## Data
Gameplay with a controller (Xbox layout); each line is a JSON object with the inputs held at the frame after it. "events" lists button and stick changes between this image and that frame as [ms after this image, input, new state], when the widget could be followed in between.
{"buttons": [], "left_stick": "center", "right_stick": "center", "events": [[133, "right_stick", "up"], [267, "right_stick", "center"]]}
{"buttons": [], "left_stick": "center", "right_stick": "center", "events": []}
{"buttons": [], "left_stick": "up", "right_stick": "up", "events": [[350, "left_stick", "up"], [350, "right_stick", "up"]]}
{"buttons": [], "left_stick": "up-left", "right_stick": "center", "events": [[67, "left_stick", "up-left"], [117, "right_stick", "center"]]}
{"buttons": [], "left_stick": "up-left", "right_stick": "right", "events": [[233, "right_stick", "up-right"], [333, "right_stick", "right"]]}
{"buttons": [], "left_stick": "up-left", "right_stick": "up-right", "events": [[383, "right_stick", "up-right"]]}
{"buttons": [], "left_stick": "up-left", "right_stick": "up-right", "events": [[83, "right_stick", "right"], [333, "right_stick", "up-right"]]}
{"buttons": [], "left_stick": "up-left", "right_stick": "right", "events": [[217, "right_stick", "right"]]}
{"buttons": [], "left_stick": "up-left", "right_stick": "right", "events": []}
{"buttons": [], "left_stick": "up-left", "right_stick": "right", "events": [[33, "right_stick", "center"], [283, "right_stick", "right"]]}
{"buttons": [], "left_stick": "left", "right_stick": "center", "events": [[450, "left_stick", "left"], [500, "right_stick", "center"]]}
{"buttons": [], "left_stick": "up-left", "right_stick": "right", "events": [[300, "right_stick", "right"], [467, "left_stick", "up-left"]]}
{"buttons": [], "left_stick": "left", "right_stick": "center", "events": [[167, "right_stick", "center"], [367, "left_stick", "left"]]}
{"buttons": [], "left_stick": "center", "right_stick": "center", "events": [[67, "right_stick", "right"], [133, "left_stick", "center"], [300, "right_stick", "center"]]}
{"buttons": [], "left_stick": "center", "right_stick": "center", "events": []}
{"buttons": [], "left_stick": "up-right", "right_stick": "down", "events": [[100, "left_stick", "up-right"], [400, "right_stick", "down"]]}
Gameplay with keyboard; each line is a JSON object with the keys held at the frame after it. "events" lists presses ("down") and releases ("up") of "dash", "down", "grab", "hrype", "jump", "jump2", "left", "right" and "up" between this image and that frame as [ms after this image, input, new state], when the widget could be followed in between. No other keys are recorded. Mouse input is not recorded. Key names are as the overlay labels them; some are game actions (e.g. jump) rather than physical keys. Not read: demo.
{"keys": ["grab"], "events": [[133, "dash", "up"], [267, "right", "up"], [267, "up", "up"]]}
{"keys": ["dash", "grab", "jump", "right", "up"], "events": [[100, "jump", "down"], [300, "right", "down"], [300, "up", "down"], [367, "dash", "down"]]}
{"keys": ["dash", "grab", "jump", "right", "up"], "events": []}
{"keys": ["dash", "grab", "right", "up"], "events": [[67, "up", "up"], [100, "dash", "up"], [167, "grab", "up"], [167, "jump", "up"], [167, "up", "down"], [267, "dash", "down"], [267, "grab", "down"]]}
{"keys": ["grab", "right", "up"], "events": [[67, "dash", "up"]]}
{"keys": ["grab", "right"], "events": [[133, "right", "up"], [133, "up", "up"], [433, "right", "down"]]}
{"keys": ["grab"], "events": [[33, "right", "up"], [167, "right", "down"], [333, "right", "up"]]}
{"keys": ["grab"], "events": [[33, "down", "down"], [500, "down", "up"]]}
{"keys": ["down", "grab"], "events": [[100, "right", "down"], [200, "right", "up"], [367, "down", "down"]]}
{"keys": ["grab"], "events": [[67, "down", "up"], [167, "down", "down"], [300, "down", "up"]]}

## Directions
Whenever a line of the data holds the string "between", pick that line out.

## Response area
Gameplay with a controller (Xbox layout); each line is a JSON object with the inputs held at the frame after it. "events" lists button and stick changes between this image and that frame as [ms after this image, input, new state], when the widget could be followed in between.
Gameplay with keyboard; each line is a JSON object with the keys held at the frame after it. "events" lists presses ("down") and releases ("up") of "dash", "down", "grab", "hrype", "jump", "jump2", "left", "right" and "up" between this image and that frame as [ms after this image, input, new state], when the widget could be followed in between. No other keys are recorded. Mouse input is not recorded. Key names are as the overlay labels them; some are game actions (e.g. jump) rather than physical keys. Not read: demo.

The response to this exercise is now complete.